TASK TO CARRY OUT » Please print a portion of the internal audit text word for word, beginning at "The State of" and stopping after "not entirely rosy.".

The State of Internal Audit Capabilities in 2015
Overall, I am pleased to see the progress the internal audit practice has made over the last few years. While there are still serious problems regarding independence and resources in some parts of the world (where internal audit is established only to “check-the-box, not with any intent to be a serious activity), more and more organizations are moving to what I call “enterprise risk-based” auditing; perhaps half are providing assurance through formal audits and assessments of the management of risk; and, many are focusing on identifying problems before rather than after the occur has become a recurring mantra.
Yet, the picture is not entirely rosy.
This year, I have been privileged to work with the National Association of Corporate Directors. I was a panelist at three separate events where they discussed cyber risk.
In one group session, a director said that the board could not ask internal audit to assess and help with cyber risk because they lacked that capability. The others voiced their agreement, one and all.
This is a huge problem!
Internal audit may not always have the talent on staff to address every risk or concern, but if the board would only give it the resources, internal audit can either hire that staff or outsource the task.
As a chief audit executive, I have hired specialists to address specific risks in IT (including highly technical personnel), environmental compliance, engineering, fraud investigations, and more. Where possible, I have provided staff (including myself) training in specialized areas, such as derivatives trading, Six Sigma, and Lean Manufacturing.
I also used outside resources from consulting and personnel agencies:
- A derivatives trading and management specialist
- A “white hat” penetration testing team
- A former global procurement executive
- An expert in sales contracting and management
- A corporate tax specialist
- and more
Some talk about internal audit being the “consultant of choice”. I wouldn’t go that far. Where I would go is that internal audit should have the capability, whether through its own personnel, co-sourcing, or other contract staffing, to address and provide assurance on the key risks facing the enterprise.
Internal audit should:
- Inform the audit committee when it has insufficient resources to address a specialized area of risk, and endeavor to persuade them to provide such additional resources (headcount or dollars) to address the need
- Inform the audit committee that it has the capability to obtain the necessary resources to address specialized areas such as cyber security, ethics compliance, corporate culture, corporate governance and more. This means that the CAE needs to build a network that he/she can tap to locate and hire the necessary expertise
- Challenge management and even the audit committee when either goes outside to obtain assurance on an area of risk
I welcome your comments.

Dataset rows »
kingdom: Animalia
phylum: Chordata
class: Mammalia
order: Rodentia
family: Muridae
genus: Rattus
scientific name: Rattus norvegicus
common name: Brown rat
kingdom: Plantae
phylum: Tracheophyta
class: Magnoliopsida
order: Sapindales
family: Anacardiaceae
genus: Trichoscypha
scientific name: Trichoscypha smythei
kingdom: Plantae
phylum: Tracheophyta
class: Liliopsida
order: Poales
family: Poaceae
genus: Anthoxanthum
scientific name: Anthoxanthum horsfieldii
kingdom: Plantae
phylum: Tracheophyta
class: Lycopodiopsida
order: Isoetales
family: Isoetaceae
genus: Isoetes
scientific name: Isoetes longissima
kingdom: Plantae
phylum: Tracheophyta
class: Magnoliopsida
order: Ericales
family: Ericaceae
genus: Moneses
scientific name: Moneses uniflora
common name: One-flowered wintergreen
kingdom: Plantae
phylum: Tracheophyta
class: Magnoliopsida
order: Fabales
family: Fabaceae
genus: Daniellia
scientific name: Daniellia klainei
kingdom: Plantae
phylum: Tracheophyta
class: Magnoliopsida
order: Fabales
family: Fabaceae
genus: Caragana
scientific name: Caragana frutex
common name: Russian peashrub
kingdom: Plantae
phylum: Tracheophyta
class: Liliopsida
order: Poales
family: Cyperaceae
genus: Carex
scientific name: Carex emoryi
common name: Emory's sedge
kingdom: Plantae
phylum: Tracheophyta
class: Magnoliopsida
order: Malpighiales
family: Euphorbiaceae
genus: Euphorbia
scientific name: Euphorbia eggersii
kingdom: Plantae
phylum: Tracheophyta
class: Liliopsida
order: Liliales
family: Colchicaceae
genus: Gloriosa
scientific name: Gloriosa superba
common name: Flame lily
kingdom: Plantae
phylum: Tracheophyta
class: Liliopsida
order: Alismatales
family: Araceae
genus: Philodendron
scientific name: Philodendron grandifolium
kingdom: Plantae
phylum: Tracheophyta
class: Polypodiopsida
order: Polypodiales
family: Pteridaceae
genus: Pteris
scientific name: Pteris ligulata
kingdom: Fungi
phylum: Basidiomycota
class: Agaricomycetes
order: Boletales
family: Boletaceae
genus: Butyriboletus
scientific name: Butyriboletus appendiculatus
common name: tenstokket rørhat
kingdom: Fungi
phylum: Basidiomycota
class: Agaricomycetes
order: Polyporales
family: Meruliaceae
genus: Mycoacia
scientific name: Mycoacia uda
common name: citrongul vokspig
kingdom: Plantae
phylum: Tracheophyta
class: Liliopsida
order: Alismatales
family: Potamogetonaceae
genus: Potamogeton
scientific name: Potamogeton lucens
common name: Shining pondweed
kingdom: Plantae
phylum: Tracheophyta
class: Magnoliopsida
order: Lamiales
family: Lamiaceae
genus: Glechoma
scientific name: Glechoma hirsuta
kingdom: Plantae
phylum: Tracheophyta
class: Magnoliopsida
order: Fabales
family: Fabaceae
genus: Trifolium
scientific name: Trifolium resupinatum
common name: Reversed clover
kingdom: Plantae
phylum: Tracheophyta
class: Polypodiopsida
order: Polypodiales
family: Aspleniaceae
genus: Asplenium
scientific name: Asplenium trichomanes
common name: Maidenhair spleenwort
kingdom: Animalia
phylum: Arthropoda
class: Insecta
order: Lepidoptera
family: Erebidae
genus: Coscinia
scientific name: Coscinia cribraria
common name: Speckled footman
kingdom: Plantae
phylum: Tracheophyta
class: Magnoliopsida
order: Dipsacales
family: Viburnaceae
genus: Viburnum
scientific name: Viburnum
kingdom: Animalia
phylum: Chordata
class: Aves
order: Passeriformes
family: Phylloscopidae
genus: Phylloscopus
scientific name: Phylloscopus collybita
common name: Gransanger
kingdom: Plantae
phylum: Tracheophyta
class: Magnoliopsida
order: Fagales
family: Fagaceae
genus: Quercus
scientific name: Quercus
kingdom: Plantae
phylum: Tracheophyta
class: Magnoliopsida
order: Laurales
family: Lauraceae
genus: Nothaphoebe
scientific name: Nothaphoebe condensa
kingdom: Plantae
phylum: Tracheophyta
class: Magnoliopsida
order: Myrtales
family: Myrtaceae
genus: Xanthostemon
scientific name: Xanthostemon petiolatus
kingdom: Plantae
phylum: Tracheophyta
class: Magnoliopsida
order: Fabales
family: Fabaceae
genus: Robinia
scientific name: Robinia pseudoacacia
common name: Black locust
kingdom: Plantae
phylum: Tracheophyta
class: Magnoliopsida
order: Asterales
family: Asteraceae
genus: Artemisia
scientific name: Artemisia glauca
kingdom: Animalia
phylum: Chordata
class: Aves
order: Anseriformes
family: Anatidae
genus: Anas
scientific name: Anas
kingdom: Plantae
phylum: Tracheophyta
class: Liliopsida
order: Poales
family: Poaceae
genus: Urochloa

ANSWER TO THIS EXERCISE »
The State of Internal Audit Capabilities in 2015
Overall, I am pleased to see the progress the internal audit practice has made over the last few years. While there are still serious problems regarding independence and resources in some parts of the world (where internal audit is established only to “check-the-box, not with any intent to be a serious activity), more and more organizations are moving to what I call “enterprise risk-based” auditing; perhaps half are providing assurance through formal audits and assessments of the management of risk; and, many are focusing on identifying problems before rather than after the occur has become a recurring mantra.
Yet, the picture is not entirely rosy.